Work to be completed: Count the lines in the data below that contain the string "chart". Reply with only that number.

Source data:
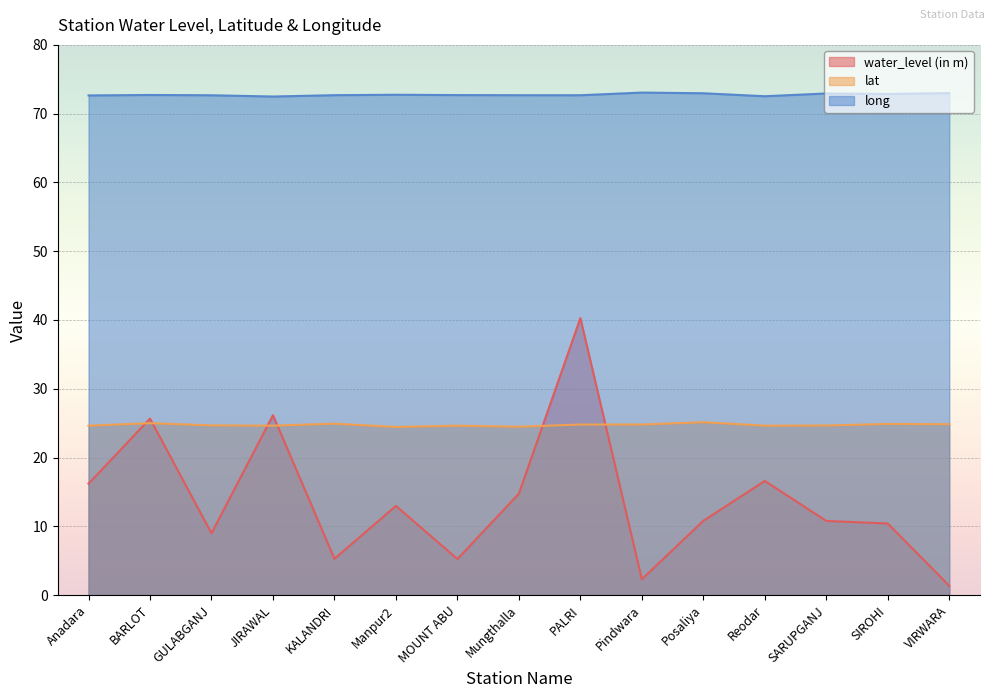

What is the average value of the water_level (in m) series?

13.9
---
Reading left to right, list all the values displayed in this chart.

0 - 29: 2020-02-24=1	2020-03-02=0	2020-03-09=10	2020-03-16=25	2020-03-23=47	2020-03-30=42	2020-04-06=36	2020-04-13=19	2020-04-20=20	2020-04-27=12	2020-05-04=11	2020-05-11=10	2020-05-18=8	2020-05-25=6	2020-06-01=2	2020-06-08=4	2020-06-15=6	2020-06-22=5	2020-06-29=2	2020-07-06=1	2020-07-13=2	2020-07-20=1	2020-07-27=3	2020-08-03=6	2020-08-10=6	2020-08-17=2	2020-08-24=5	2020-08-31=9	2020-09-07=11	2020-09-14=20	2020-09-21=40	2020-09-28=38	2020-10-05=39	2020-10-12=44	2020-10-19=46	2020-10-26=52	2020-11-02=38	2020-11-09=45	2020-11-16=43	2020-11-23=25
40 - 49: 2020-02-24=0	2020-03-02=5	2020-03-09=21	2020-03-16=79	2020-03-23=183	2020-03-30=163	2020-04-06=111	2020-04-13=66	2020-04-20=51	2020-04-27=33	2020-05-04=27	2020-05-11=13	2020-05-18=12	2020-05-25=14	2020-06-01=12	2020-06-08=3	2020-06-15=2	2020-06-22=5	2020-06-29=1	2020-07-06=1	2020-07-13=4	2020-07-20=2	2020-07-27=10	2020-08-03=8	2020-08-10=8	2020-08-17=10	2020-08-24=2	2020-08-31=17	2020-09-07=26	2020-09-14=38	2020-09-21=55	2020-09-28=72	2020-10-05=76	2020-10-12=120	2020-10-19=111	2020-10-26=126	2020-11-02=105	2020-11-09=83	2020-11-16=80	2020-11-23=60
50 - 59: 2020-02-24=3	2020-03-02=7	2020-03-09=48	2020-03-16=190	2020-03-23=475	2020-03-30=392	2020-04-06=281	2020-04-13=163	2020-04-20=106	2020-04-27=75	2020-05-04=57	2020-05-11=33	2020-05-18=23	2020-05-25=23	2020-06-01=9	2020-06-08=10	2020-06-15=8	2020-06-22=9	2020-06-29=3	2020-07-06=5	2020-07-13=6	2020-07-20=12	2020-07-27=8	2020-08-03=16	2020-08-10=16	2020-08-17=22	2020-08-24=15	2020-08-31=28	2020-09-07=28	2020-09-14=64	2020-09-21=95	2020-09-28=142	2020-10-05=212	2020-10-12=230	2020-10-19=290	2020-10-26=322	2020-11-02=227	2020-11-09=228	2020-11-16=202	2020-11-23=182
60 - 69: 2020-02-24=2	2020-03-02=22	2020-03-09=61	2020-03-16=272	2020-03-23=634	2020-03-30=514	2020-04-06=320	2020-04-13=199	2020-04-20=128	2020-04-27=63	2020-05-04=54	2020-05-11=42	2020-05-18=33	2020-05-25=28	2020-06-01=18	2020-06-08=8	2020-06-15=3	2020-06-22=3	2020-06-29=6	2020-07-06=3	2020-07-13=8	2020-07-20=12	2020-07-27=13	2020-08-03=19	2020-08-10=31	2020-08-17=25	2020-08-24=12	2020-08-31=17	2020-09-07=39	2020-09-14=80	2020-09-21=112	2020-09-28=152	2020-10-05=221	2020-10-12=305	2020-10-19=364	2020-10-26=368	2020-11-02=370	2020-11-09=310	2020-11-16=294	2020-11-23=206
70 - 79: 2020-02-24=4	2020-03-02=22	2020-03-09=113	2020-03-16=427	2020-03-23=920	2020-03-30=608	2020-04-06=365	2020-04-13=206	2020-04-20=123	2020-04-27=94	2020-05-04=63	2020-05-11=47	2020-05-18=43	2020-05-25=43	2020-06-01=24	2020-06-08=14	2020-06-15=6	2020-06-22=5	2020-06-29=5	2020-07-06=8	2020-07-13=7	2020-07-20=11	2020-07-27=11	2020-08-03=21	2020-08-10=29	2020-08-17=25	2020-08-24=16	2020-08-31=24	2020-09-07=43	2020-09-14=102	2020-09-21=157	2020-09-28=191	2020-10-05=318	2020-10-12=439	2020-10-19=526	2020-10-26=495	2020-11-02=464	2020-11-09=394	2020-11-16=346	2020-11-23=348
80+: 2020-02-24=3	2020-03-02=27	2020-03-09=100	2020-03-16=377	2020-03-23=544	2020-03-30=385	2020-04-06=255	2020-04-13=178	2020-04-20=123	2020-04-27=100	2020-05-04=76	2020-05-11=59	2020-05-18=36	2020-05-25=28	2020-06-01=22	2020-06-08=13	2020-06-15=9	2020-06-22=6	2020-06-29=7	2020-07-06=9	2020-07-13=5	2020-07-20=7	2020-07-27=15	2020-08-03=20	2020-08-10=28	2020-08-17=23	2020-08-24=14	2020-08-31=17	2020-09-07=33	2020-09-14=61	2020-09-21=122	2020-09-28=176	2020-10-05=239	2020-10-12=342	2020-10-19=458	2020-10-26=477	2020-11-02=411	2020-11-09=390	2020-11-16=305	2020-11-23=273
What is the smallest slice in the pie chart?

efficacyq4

Problem solution: 2